Okay, that's pretty clear. Thanks!

Another question I have is why the set of polynomials of degree = 2 is not a vector space. It isn't obvious to me which axiom is not being satisfied here. Could you recommend an axiom to examine more closely?

8. Jan 18, 2012

### lanedance

does it contain the zero vector?

9. Jan 18, 2012

### TranscendArcu

So I understood that degree = 2 indicated polynomials of the form $a_0 + a_1 x +a_2 x^2$ if $a_0$,$a_1$,$a_2 = 0$, then certainly the entire polynomial goes to zero.

I doubt, somehow, that this is the conclusion I am supposed to arrive at.

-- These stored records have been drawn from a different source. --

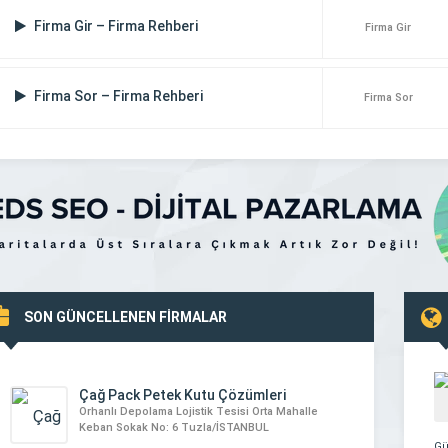
Firma Gir – Firma Rehberi
Firma Gir
Firma Sor – Firma Rehberi
Firma Sor
SON GÜNCELLENEN FİRMALAR
Çağ Pack Petek Kutu Çözümleri
Orhanlı Depolama Lojistik Tesisi Orta Mahalle
Keban Sokak No: 6 Tuzla/İSTANBUL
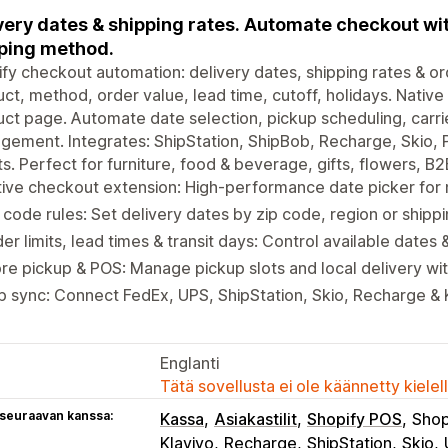
very dates & shipping rates. Automate checkout wit
ping method.
fy checkout automation: delivery dates, shipping rates & ord
ct, method, order value, lead time, cutoff, holidays. Native
ct page. Automate date selection, pickup scheduling, carri
ement. Integrates: ShipStation, ShipBob, Recharge, Skio, 
ts. Perfect for furniture, food & beverage, gifts, flowers, 
tive checkout extension: High-performance date picker fo
 code rules: Set delivery dates by zip code, region or shipp
er limits, lead times & transit days: Control available dates 
re pickup & POS: Manage pickup slots and local delivery wi
 sync: Connect FedEx, UPS, ShipStation, Skio, Recharge & K
Englanti
Tätä sovellusta ei ole käännetty kiele
 seuraavan kanssa:
Kassa
Asiakastilit
Shopify POS
Shop
Klaviyo
Recharge
ShipStation
Skio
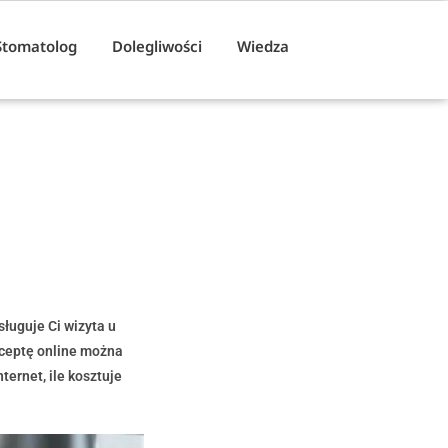
Stomatolog
Dolegliwości
Wiedza
sługuje Ci wizyta u
eceptę online można
ternet, ile kosztuje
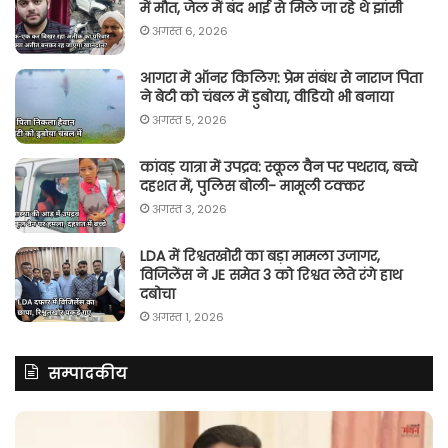
में मौत, जेल में बंद भाई से मिले जा रहे थे झांसी
अगस्त 6, 2026
आगरा में ऑनर किलिग़: प्रेम संबंध से नाराज पिता
ने बेटी को चंबल में डुबोया, वीडियो भी बनाया
अगस्त 5, 2026
कांवड़ यात्रा में उपद्रव: स्कूल वैन पर पथराव, बच्चे
दहशत में, पुलिस बोली- मामूली टक्कर
अगस्त 3, 2026
LDA में रिश्वतखोरी का बड़ा मामला उजागर,
विजिलेंस ने JE समेत 3 को रिश्वत लेते रंगे हाथ
दबोचा
अगस्त 1, 2026
सम्पादकीय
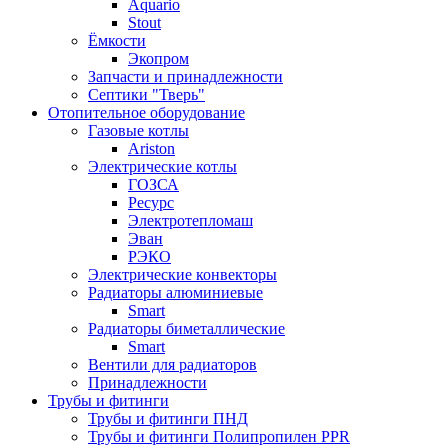
Aquario
Stout
Ёмкости
Экопром
Запчасти и принадлежности
Септики "Тверь"
Отопительное оборудование
Газовые котлы
Ariston
Электрические котлы
ГОЗСА
Ресурс
Электротепломаш
Эван
РЭКО
Электрические конвекторы
Радиаторы алюминиевые
Smart
Радиаторы биметаллические
Smart
Вентили для радиаторов
Принадлежности
Трубы и фитинги
Трубы и фитинги ПНД
Трубы и фитинги Полипропилен PPR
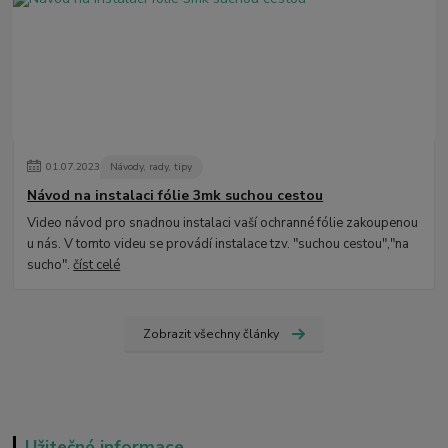
01
.
07
.
2023
Návody, rady, tipy
Návod na instalaci fólie 3mk suchou cestou
Video návod pro snadnou instalaci vaší ochranné fólie zakoupenou
u nás. V tomto videu se provádí instalace tzv. "suchou cestou","na
sucho".
číst celé
Zobrazit všechny články
Užitečné informace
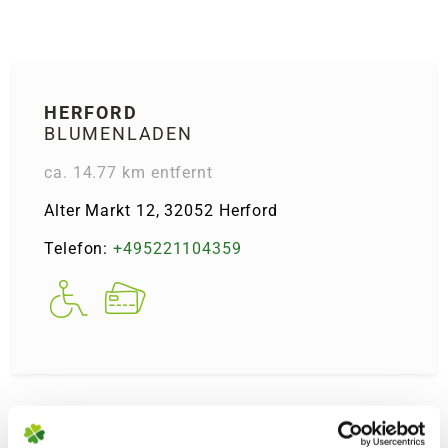
HERFORD
BLUMENLADEN
ca. 14.77 km entfernt
Alter Markt 12, 32052 Herford
Telefon:
+495221104359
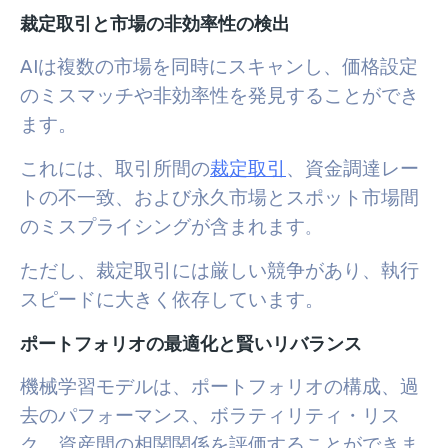
裁定取引と市場の非効率性の検出
AIは複数の市場を同時にスキャンし、価格設定
のミスマッチや非効率性を発見することができ
ます。
これには、取引所間の
裁定取引
、資金調達レー
トの不一致、および永久市場とスポット市場間
のミスプライシングが含まれます
。
ただし、裁定取引には厳しい競争があり、執行
スピードに大きく依存しています。
ポートフォリオの最適化と賢いリバランス
機械学習モデルは、ポートフォリオの構成、過
去のパフォーマンス、ボラティリティ・リス
ク、資産間の相関関係を評価することができま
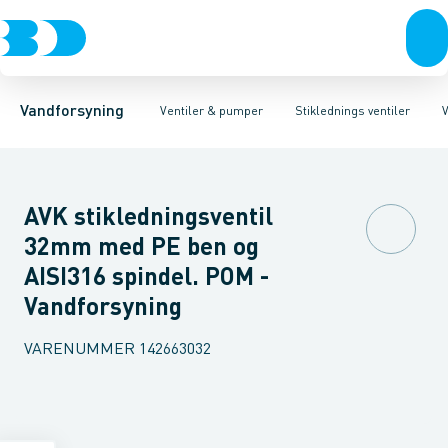
Rør & fittings
Stiklednings ventiler
Ventiler, duktiljern
Koblinger & anboringer
Ventiler, POM
Hovedlednings ventiler
Ventiler, messing
Muffer, klemmer & flan
Garniture
Brandha
Vandforsyning
Ventiler & pumper
Stiklednings ventiler
V
AVK stikledningsventil
32mm med PE ben og
AISI316 spindel. POM -
Vandforsyning
VARENUMMER
142663032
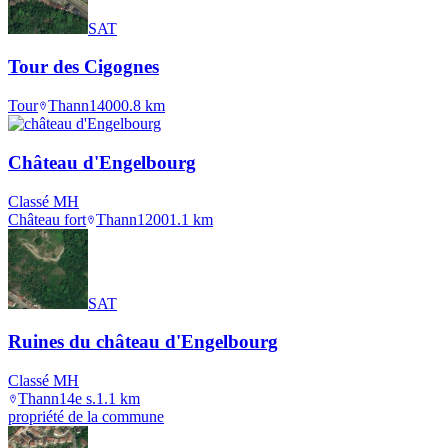
SAT
Tour des Cigognes
Tour
Thann
1400
0.8
km
Château d'Engelbourg
Classé MH
Château fort
Thann
1200
1.1
km
SAT
Ruines du château d'Engelbourg
Classé MH
Thann
14e s.
1.1
km
propriété de la commune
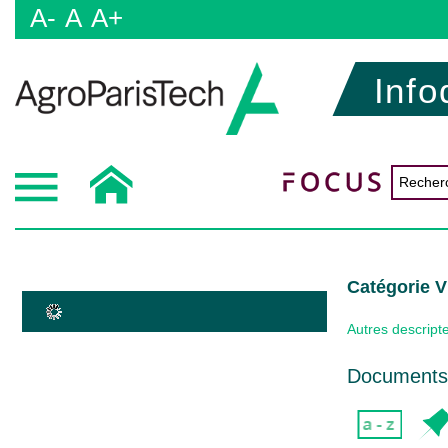
A-
A
A+
Info
Catégorie
Autres descript
Documents 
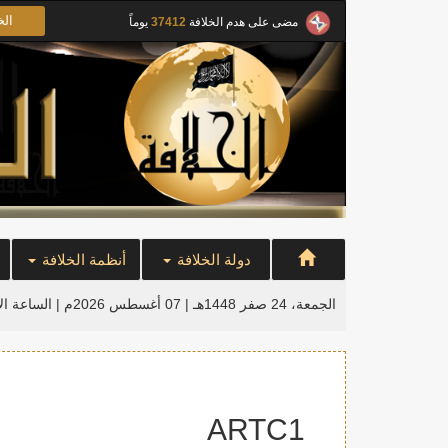
الخ
مضى على هدم الخلافة
37412
يوماً
دولة الخلافة
أنظمة الخلافة
الجمعة، 24 صفر 1448هـ | 07 أغسطس 2026م |
الساعة ال
ARTC1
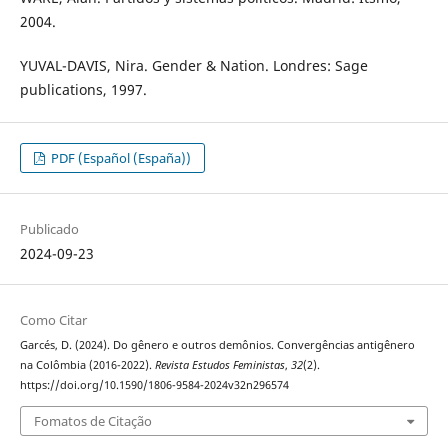
2004.
YUVAL-DAVIS, Nira. Gender & Nation. Londres: Sage
publications, 1997.
PDF (Español (España))
Publicado
2024-09-23
Como Citar
Garcés, D. (2024). Do gênero e outros demônios. Convergências antigênero
na Colômbia (2016-2022).
Revista Estudos Feministas
,
32
(2).
https://doi.org/10.1590/1806-9584-2024v32n296574
Fomatos de Citação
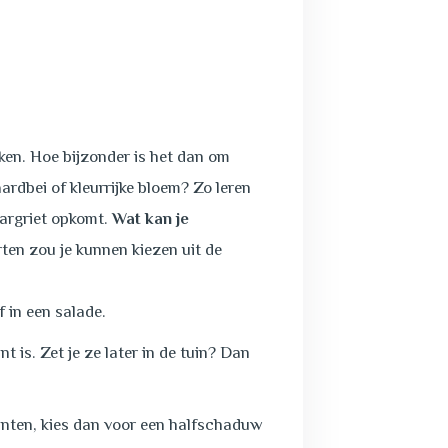
ken. Hoe bijzonder is het dan om
ardbei of kleurrijke bloem? Zo leren
margriet opkomt.
Wat kan je
rten zou je kunnen kiezen uit de
f in een salade.
 is. Zet je ze later in de tuin? Dan
lanten, kies dan voor een halfschaduw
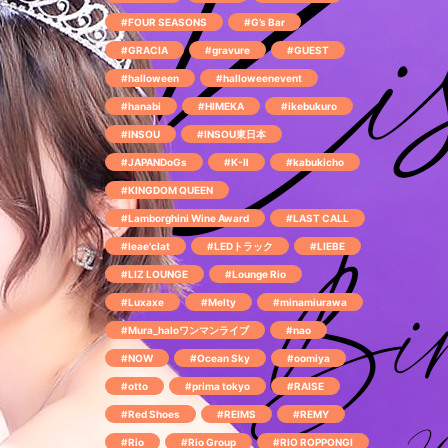
#FOUR SEASONS
#G’s Bar
#GRACIA
#gravure
#GUEST
#halloween
#halloweenevent
#hanabi
#HIMEKA
#ikebukuro
#INSOU
#INSOU東日本
#JAPANDoGs
#K-Ⅱ
#kabukicho
#KINGDOM QUEEN
#Lamborghini Wine Award
#LAST CALL
#leae'clat
#LEDトラック
#LIEBE
#LIZ LOUNGE
#Lounge Rio
#Luxaxe
#Melty
#minamiurawa
#Mura_haloワンマンライブ
#nao
#NOW
#Ocean Sky
#oomiya
#otto
#prima tokyo
#RAISE
#Red Shoes
#REIMS
#REMY
#Rio
#Rio Group
#RIO ROPPONGI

Does degree = 2 indicate rather polynomials of the form $a_2 x^2$? But even if this is so, I still think I could let the coefficient be zero to get a zero vector.

What does "degree = 2" actually mean?

10. Jan 19, 2012

### lanedance

I would interpret degree=2 as $a_2\neq0$..

And degree<=2 as putting no constraints on a_0,a_1,a_2... but thats just my interpretation

Its also probably biased by that i'm pretty sure all polynomials with degree<=2 is a vector space

11. Jan 19, 2012

### HallsofIvy

Staff Emeritus
Also the sum of the two second degree polynomials, $1+ x- x^2$ and $2- 2x+ x^2$, is $3- x$ which is not a second degree polynomial.

(The set of all polynomials of degree less than or equal to is a vector space.)